Take, for example, a narrow slice of the cost of production problem: the software that enables editors to simultaneously assemble and publish both print and online content. Dan Froomkin, a former Washington Post columnist, reports in The Washington Monthly, that Amazon’s Bezos, upon acquiring The Post, discovered that the process was wildly inefficient, whereupon he tasked chief information officer Shailesh Prakesh to fix it.

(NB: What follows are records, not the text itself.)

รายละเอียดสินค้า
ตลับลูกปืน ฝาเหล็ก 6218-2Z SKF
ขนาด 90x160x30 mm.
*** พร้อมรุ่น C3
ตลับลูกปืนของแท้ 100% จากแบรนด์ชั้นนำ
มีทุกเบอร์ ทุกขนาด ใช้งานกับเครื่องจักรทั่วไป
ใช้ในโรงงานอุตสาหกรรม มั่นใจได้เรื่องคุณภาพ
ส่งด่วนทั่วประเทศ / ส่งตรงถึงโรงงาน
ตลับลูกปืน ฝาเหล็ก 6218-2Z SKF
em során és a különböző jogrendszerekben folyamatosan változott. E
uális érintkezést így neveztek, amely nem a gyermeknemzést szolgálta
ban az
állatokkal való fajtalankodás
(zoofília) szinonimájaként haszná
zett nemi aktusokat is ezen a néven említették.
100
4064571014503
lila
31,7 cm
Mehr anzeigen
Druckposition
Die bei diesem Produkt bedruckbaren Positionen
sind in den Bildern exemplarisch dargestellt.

The result: a best-in-class publishing platform, Arc XP, that the Post now uses to publish its own product, and licenses to 2,000 other media and non-media sites. But the license, Froomkin says, is expensive. His suggestion: that Bezos do as Andrew Carnegie did with his libraries more than a century ago, and make Arc XP available free to other newspaper publishers, along with its companion Zeus Technology ad-rendering platform. It is an interesting proposal. So is the multi-state antitrust lawsuit against Google and Facebook, slowly making its way in a U.S. District Court. Meanwhile, the bipartisan Journalism Competition and Preservation bill inched forward last week, when the Judiciary Committee voted 15-7 to send it to the Senate floor
What size might be the market for subscriber-based print, supplemented by traditional advertising? At what annual price? There is simply of no way of telling besides customary trial and error. Let’s hope that the new newsprint goliaths will participate in the learning. True, the four national papers and Bloomberg do a pretty good job of gathering news on their own. But it seems clear that the American democracy functioned better when there were more strong voices scattered across its landscape. It makes sense to search for ways by which those circumstances can be restored – plenty of fodder for future columns.
David Warsh, a veteran columnist and an economic historian, is proprietor of Somerville-based economicprincipals.com.
Editor’s note, a few newspapers, most notably in New England The Boston Globe, now under control of the Boston-based Henry family, still retain much, but far from all, of their former journalistic package.